UVic staged a multicultural festival in its main quadrangle to attract the wider community. It mounted a Big Thinking lecture series open to the public, with talks by human rights leader Louise Arbour and novelist Joy Kogawa, among others. And although some of the week's 4,500 presentations still have titles that can seem soporific to outsiders – such as "Misrecognition: The Role of Hegel's Critique of Kant's Transcendental Idealism in Adorno's Ethical Thought" – many tackled subjects of pressing public concern, such as mental health or cyberbullying.

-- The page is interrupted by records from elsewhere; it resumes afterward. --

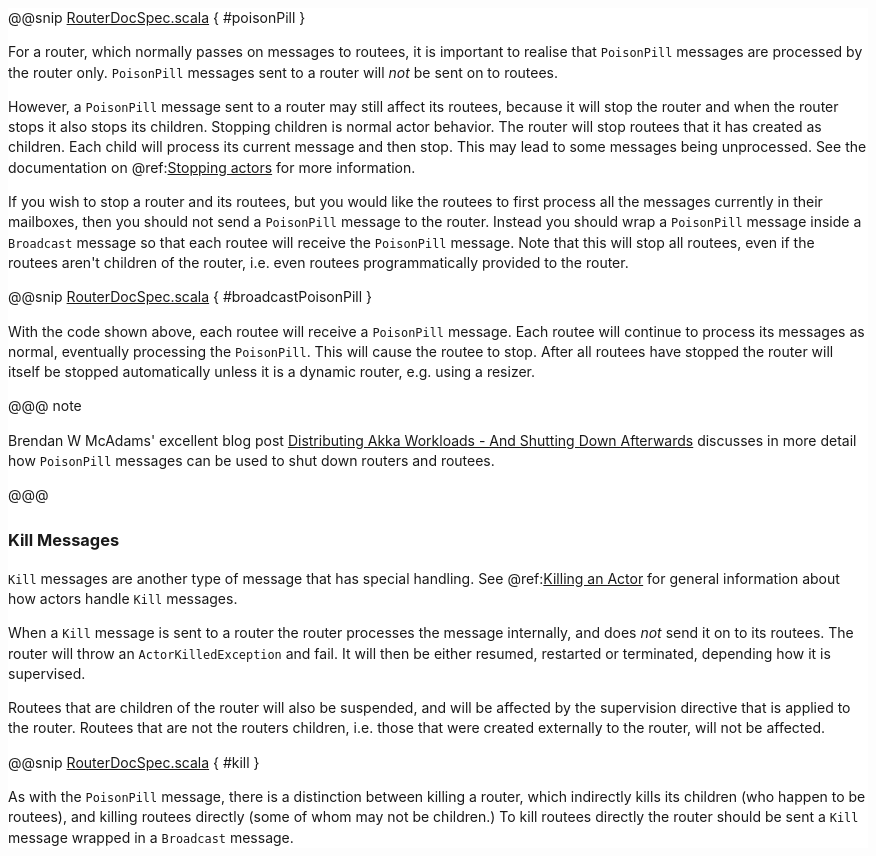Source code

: @@snip [RouterDocSpec.scala]($code$/scala/docs/routing/RouterDocSpec.scala) { #poisonPill }

For a router, which normally passes on messages to routees, it is important to realise that
`PoisonPill` messages are processed by the router only. `PoisonPill` messages sent to a router
will *not* be sent on to routees.

However, a `PoisonPill` message sent to a router may still affect its routees, because it will
stop the router and when the router stops it also stops its children. Stopping children is normal
actor behavior. The router will stop routees that it has created as children. Each child will
process its current message and then stop. This may lead to some messages being unprocessed.
See the documentation on @ref:[Stopping actors](actors.md#stopping-actors) for more information.

If you wish to stop a router and its routees, but you would like the routees to first process all
the messages currently in their mailboxes, then you should not send a `PoisonPill` message to the
router. Instead you should wrap a `PoisonPill` message inside a `Broadcast` message so that each
routee will receive the `PoisonPill` message. Note that this will stop all routees, even if the
routees aren't children of the router, i.e. even routees programmatically provided to the router.

@@snip [RouterDocSpec.scala]($code$/scala/docs/routing/RouterDocSpec.scala) { #broadcastPoisonPill }

With the code shown above, each routee will receive a `PoisonPill` message. Each routee will
continue to process its messages as normal, eventually processing the `PoisonPill`. This will
cause the routee to stop. After all routees have stopped the router will itself be stopped
automatically unless it is a dynamic router, e.g. using a resizer.

@@@ note

Brendan W McAdams' excellent blog post [Distributing Akka Workloads - And Shutting Down Afterwards](http://bytes.codes/2013/01/17/Distributing_Akka_Workloads_And_Shutting_Down_After/)
discusses in more detail how `PoisonPill` messages can be used to shut down routers and routees.

@@@

### Kill Messages

`Kill` messages are another type of message that has special handling. See
@ref:[Killing an Actor](actors.md#killing-actors) for general information about how actors handle `Kill` messages.

When a `Kill` message is sent to a router the router processes the message internally, and does
*not* send it on to its routees. The router will throw an `ActorKilledException` and fail. It
will then be either resumed, restarted or terminated, depending how it is supervised.

Routees that are children of the router will also be suspended, and will be affected by the
supervision directive that is applied to the router. Routees that are not the routers children, i.e.
those that were created externally to the router, will not be affected.

@@snip [RouterDocSpec.scala]($code$/scala/docs/routing/RouterDocSpec.scala) { #kill }

As with the `PoisonPill` message, there is a distinction between killing a router, which
indirectly kills its children (who happen to be routees), and killing routees directly (some of whom
may not be children.) To kill routees directly the router should be sent a `Kill` message wrapped
in a `Broadcast` message.

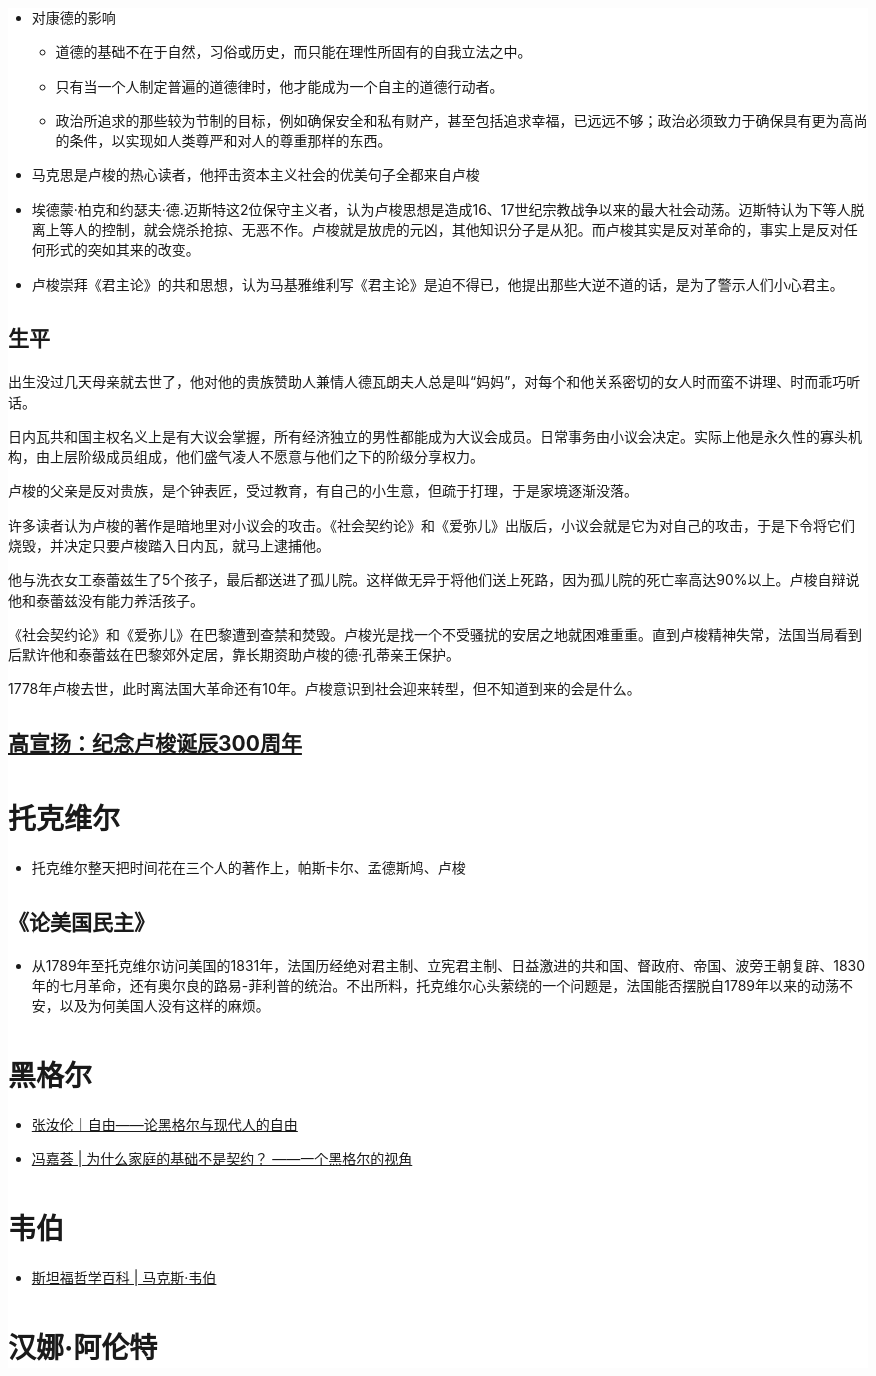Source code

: - 对康德的影响

    - 道德的基础不在于自然，习俗或历史，而只能在理性所固有的自我立法之中。

    - 只有当一个人制定普遍的道德律时，他才能成为一个自主的道德行动者。

    - 政治所追求的那些较为节制的目标，例如确保安全和私有财产，甚至包括追求幸福，已远远不够；政治必须致力于确保具有更为高尚的条件，以实现如人类尊严和对人的尊重那样的东西。

- 马克思是卢梭的热心读者，他抨击资本主义社会的优美句子全都来自卢梭

- 埃德蒙·柏克和约瑟夫·德.迈斯特这2位保守主义者，认为卢梭思想是造成16、17世纪宗教战争以来的最大社会动荡。迈斯特认为下等人脱离上等人的控制，就会烧杀抢掠、无恶不作。卢梭就是放虎的元凶，其他知识分子是从犯。而卢梭其实是反对革命的，事实上是反对任何形式的突如其来的改变。

- 卢梭崇拜《君主论》的共和思想，认为马基雅维利写《君主论》是迫不得已，他提出那些大逆不道的话，是为了警示人们小心君主。

## 生平

出生没过几天母亲就去世了，他对他的贵族赞助人兼情人德瓦朗夫人总是叫“妈妈”，对每个和他关系密切的女人时而蛮不讲理、时而乖巧听话。

日内瓦共和国主权名义上是有大议会掌握，所有经济独立的男性都能成为大议会成员。日常事务由小议会决定。实际上他是永久性的寡头机构，由上层阶级成员组成，他们盛气凌人不愿意与他们之下的阶级分享权力。

卢梭的父亲是反对贵族，是个钟表匠，受过教育，有自己的小生意，但疏于打理，于是家境逐渐没落。

许多读者认为卢梭的著作是暗地里对小议会的攻击。《社会契约论》和《爱弥儿》出版后，小议会就是它为对自己的攻击，于是下令将它们烧毁，并决定只要卢梭踏入日内瓦，就马上逮捕他。

他与洗衣女工泰蕾兹生了5个孩子，最后都送进了孤儿院。这样做无异于将他们送上死路，因为孤儿院的死亡率高达90%以上。卢梭自辩说他和泰蕾兹没有能力养活孩子。

《社会契约论》和《爱弥儿》在巴黎遭到查禁和焚毁。卢梭光是找一个不受骚扰的安居之地就困难重重。直到卢梭精神失常，法国当局看到后默许他和泰蕾兹在巴黎郊外定居，靠长期资助卢梭的德·孔蒂亲王保护。

1778年卢梭去世，此时离法国大革命还有10年。卢梭意识到社会迎来转型，但不知道到来的会是什么。

## [高宣扬：纪念卢梭诞辰300周年](https://mp.weixin.qq.com/s/J4ML70YWFnNADWm8qfVXOw)

# 托克维尔

- 托克维尔整天把时间花在三个人的著作上，帕斯卡尔、孟德斯鸠、卢梭

## 《论美国民主》

- 从1789年至托克维尔访问美国的1831年，法国历经绝对君主制、立宪君主制、日益激进的共和国、督政府、帝国、波旁王朝复辟、1830年的七月革命，还有奥尔良的路易-菲利普的统治。不出所料，托克维尔心头萦绕的一个问题是，法国能否摆脱自1789年以来的动荡不安，以及为何美国人没有这样的麻烦。

# 黑格尔

- [张汝伦｜自由——论黑格尔与现代人的自由](https://mp.weixin.qq.com/s/IlUMRBhEzhjAqSCu5VveQg)

- [冯嘉荟 | 为什么家庭的基础不是契约？ ——一个黑格尔的视角](https://mp.weixin.qq.com/s/9vgWUOQhC2mtatTvEkFwxQ)

# 韦伯

- [斯坦福哲学百科 | 马克斯·韦伯](https://mp.weixin.qq.com/s/ZLn8UGhSn8qc1tMyKE_59w)

# 汉娜·阿伦特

"There's a lot more effort to reach out to the community," said Laura Davies, a delegate who teaches English at Red Deer College in Alberta. "There's still a long way to go. I think we're still kind of finding our way in how to do that. We know it's important."

So important, in fact, that the CFHSS re-branded itself last fall under the slogan "Ideas can…" partly as "a call to action" for members to be more vocal about telling the stories of their research, Dr. Maioni said.

Jean-Paul Boudreau, Ryerson University's dean of arts, spent last week scouting Congress 2013 and said it was "fantastic." But he is also bidding to host the gathering in 2017 with an ambitious plan to push more events out into the city. "You can't just say to the community, come in and listen to, uh, Jean-Paul's arguments on how he's rethinking 17th-century French texts," he said.

Dr. Boudreau describes Congress as "a beautiful, overflowing fountain of ideas" – its massive scope makes it attractive, but also impossible for any one visitor to grasp more than a few drops of the overflow.

He imagines a map for Congress resembling Toronto's subway routes, but with "idea stops" that can be navigated through the delegates' smartphones, allowing them to find interesting events and tag them to watch later as podcasts if they can't make it live. He wants to reach out to alumni from the business world and "bring them home" to Congress. And he hopes to partner with cultural hubs like the Art Gallery of Ontario or Royal Ontario Museum, which can tap "their networks in the city."

"Let's create a real funky exchange of ideas that create new opportunities that really excite and motivate the academic as well."